To test how much allogrooming would be elicited by ergosterol vs sham application, we observed the behaviour of two individually colour-coded nestmates (by application of a dot on the gaster with marker pens (uniPOSCA, POSCA) on the day before the experiment) towards individual ants that had been treated either with acetone only (n = 23) or with the ergosterol solution (n = 22; ants treated with the chemicals were not colour-marked). Immediately after treatment, the ergosterol- or sham-treated individual was added to two nestmates in a round plastic box (Ø 3.5 cm; Bioswisstec, 10035) with humidified plastered floor and Fluon (Whitford, GP1-CLPBB1K)-coated walls, using forceps cleaned with methanol, followed by acetone. Videos were recorded for 30 min each (2 replicates per camera, 4 cameras in parallel, using digital microscope cameras (MicroDirect 1080p HD, Celestron) with VirtualDub software v1.10.4 (http://www.virtualdub.org/)). Videos were obtained in a randomized manner and labels did not contain treatment information so that the observer was blind to the application of the treated, unlabelled individual during behavioural observations. The number of allogrooming events towards the treated individual was noted per replicate as above, except here using manual annotation.

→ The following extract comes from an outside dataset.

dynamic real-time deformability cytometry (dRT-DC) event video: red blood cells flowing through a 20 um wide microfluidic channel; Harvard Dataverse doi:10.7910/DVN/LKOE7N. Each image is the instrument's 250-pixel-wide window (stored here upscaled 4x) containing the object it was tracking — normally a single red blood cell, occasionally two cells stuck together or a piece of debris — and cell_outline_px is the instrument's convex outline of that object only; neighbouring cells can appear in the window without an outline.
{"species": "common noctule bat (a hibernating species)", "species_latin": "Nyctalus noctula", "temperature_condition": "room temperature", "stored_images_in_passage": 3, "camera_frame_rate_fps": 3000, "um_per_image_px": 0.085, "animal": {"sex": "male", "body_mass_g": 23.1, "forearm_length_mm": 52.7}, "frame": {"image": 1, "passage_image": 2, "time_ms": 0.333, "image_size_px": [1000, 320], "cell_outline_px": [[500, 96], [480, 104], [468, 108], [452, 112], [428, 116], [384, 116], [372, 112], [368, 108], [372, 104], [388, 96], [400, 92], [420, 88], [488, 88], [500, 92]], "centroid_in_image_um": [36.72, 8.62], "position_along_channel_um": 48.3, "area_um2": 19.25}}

We tested for differences in the number of allogrooming events elicited in nestmates (1) between the individual vs social lines (Fig. 3a) and (2) between the sham-treated vs ergosterol- (Fig. 3c) or cholesterol- (Fig. 3d) treated ants in the two bioassays, using non-parametric WRST for independent samples. Note that in Fig. 3c,d we performed the statistics on the raw data but display the fold change of allogrooming for each treatment group relative to its acetone control. For each of the individual and social lines (Fig. 3a), we obtained a single sum of allogrooming events from the three biological replicates. Statistics are reported in Supplementary Table 1; for allogrooming elicitation of the subset of the R1-dominant lines only (highlighted symbols in Fig. 3a), see Supplementary Table 2.

We used workers of the invasive Argentine ant, Linepithema humile, as host species. As typical for invasive ants, populations of this species lack territorial structuring and instead consist of interconnected nests forming a single supercolony with constant exchange of individuals between nests^{40 (link)}. We collected L. humile queens, workers and brood in 2011, 2016 and 2022 from its main supercolony in Europe that extends more than 6,000 km along the coasts of Portugal, Spain and France^{40 (link)–42 (link)}, from a field population close to Sant Feliu de Guíxols, Spain (41° 49’ N, 3° 03’ E). Field-collected ants were reared in large stock colonies in the laboratory. For the experiments, we sampled worker ants from outside the brood chambers and placed them into petri dishes with plastered ground (Alabastergips, Boesner, BAG), subjected to their respective treatments as detailed below. Experiments were carried out in a temperature- and humidity-controlled room at 23 °C, 65% relative humidity and a 12 h day/night light cycle. During experiments, ants were provided with ad libitum access to a sucrose-water solution (100 g l⁻¹) and plaster was watered every 2–3 d to keep humidity high.
Collection of this unprotected species from the field was in compliance with international regulations, such as the Convention on Biological Diversity and the Nagoya Protocol on Access and Benefit-Sharing (ABS, permit numbers ABSCH-IRCC-ES-260624-1 ESNC126 and SF0171/22). All experimental work followed European and Austrian law and institutional ethical guidelines.